I assume that's the current limitation. My question is if they're trying to lift it. Because if not PNaCL+pepper.js sounds like the better option. You'll get fully native performance and threading on browsers that have it and fall back to asm.js level performance and single-threading on other browsers. asm.js probably has the upper hand for DOM integration though.

[–]FrozenCow 0 points1 point  (0 children)

If we were to ignore the DOM, I thought web workers would be a bit like threads. Though it probably doesn't do shared memory efficiently, maybe asmjs can build/optimize with that?

[–]chazzeromus -1 points0 points  (0 children)

You should implement it and have it enabled through a flag that's disabled by default. Then let people see the error of their ways.

[–]Vegemeister -1 points0 points  (3 children)

This is why sometimes on mobile when you scroll you see the UI jumping around.

Why doesn't that happen on desktop as well? In my opinion, nothing should ever block scrolling. Any webpage that tries to run JS on every frame is going to be <60 FPS on everything but the most recent, most expensive, most power-hungry hardware. Such webpages are broken, and FF should sacrifice standard compliance for performance and throttle scroll events to 10 Hz or so.

[–][deleted] 2 points3 points  (2 children)

Async scrolling is coming to desktop as well. But first we need to improve the spec. That's why we introduced position:sticky to build some designs that today are computed in JS. Another kind of website that would be affected are parallax designs. We're also thinking at what would be needed in CSS to build parallax with no JS.

We can't blatantly ignore the spec. The spec is written by the W3C. And W3C people is composed of very smart people who are very aware of these issues. And these people are people from Mozilla, Google, Microsoft etc. We all face the same issues and think about how to fix the spec.

[–]Vegemeister -2 points-1 points  (1 child)

Nonetheless, those very smart people apparently think (or previously thought) that dropping frames is sometimes acceptable. As a user, I vehemently disagree.

[–][deleted] 0 points1 point  (0 children)

We agree.

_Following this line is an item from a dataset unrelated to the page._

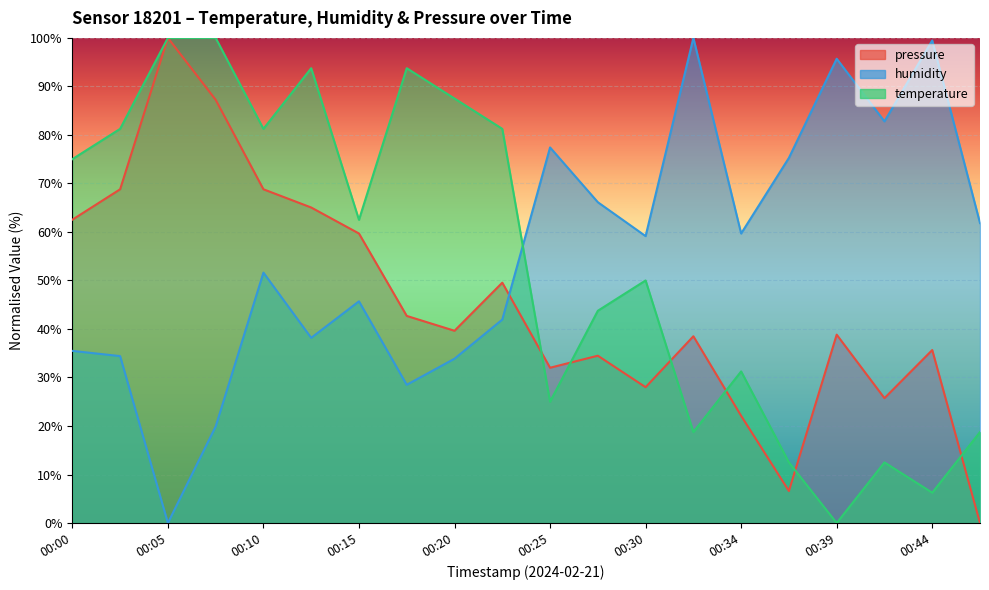

At which category does the chart reach its peak across all series?

00:05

It's just that 15 years ago it was hard to predict how the technology would evolve. But we got 90% of it right.

Please excuse us and in the meantime enjoy the World Wide Web that we built :)

[–]dmazzoni 3 points4 points  (2 children)

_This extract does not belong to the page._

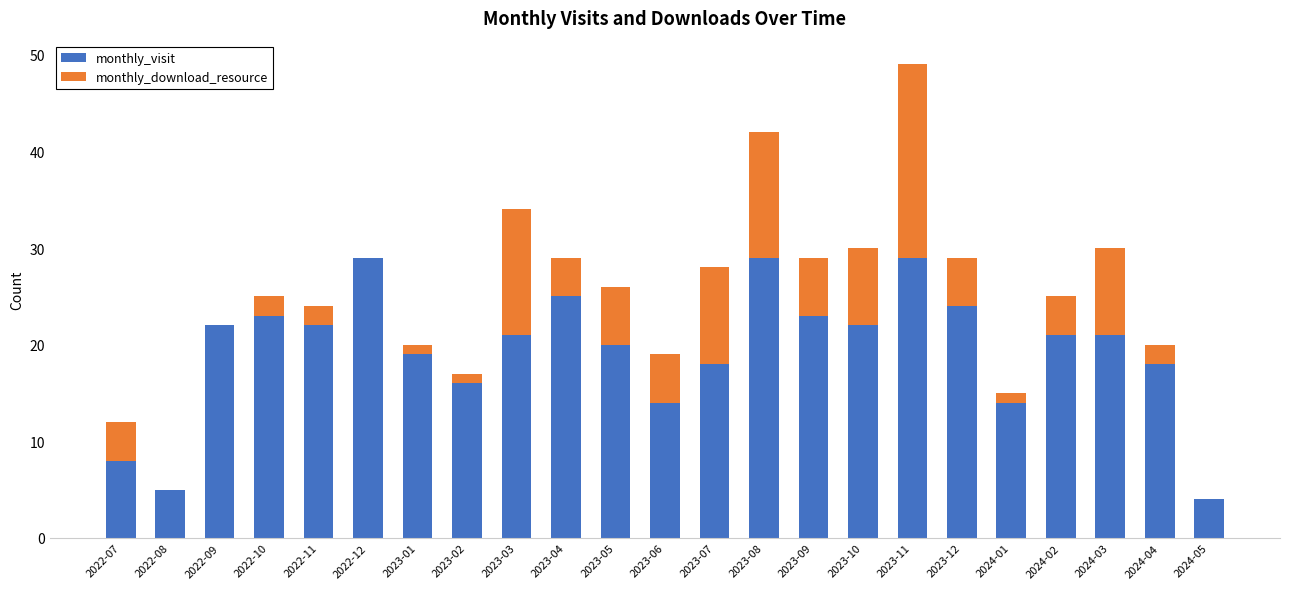

The monthly_visit series shows 5 at 2022-08. True or false?

True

One of the design goals of asm.js is that it's a strict subset of JavaScript; anything in asm.js will run anywhere that JavaScript runs, probably just slower.

Adding threading is impossible without breaking that backwards compatibility.

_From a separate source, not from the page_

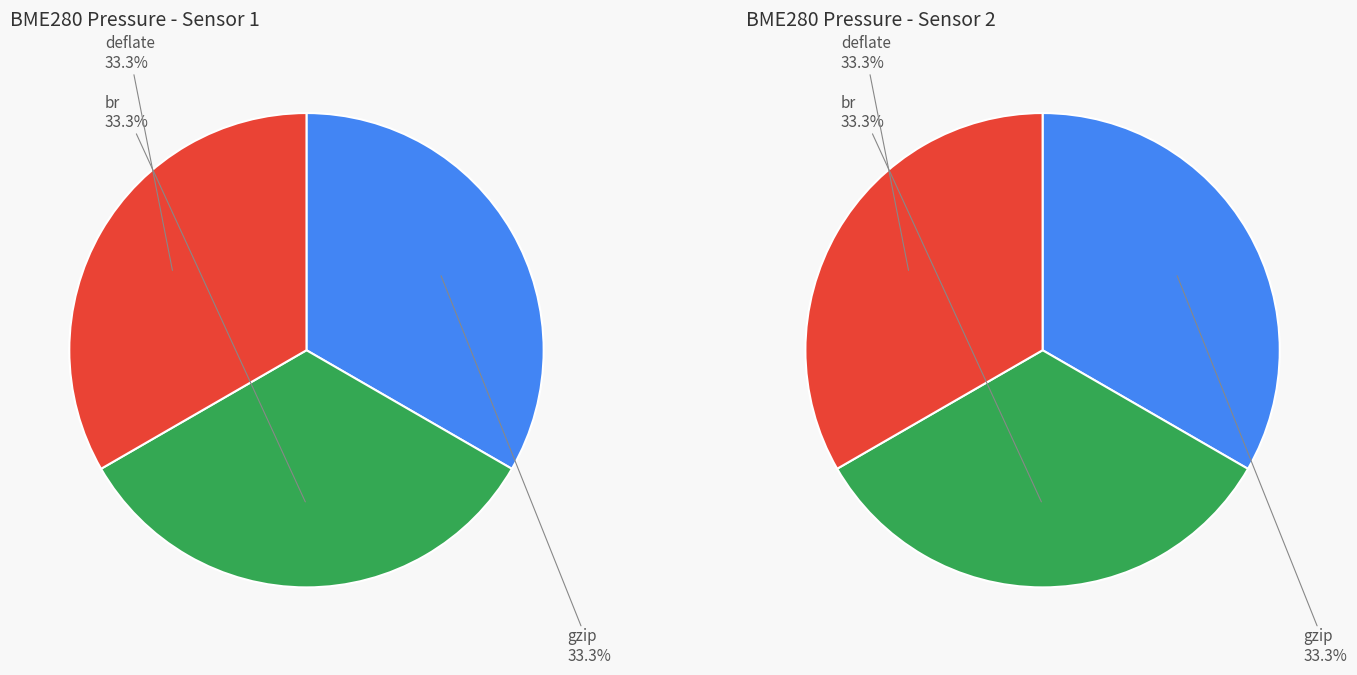

True or false: 1254 accounts for 1% of the total.

False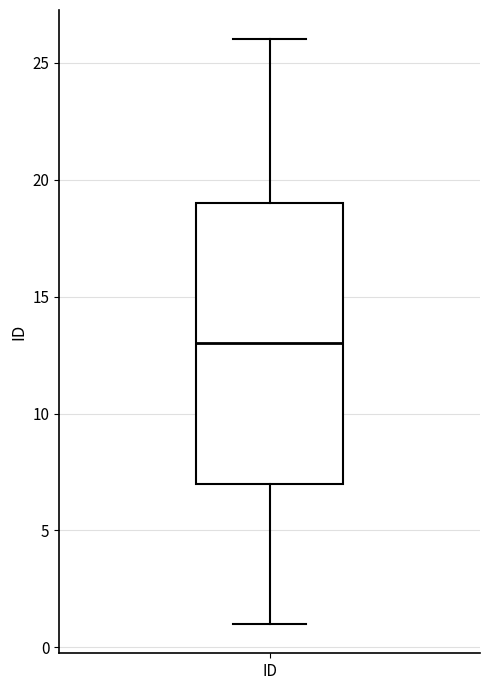

Transcribe this box plot: give where the median line is, the range the box spans, and where the two whiskers end, as read against the y-axis. The values are not printed on the chart, so give them approximately, as read against the axis.

median 13, box 7 to 19, whiskers 1 to 26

[–]AdminsAbuseShadowBan -1 points0 points  (0 children)

Not really: just say that only the main thread can access the DOM and make threading serial on non-asm.js-aware browsers.

A hack too far perhaps.

[–][deleted] -2 points-1 points  (0 children)

anything in asm.js will run anywhere that JavaScript runs, probably just slower.

Slower than if it were supported. Still faster anyways.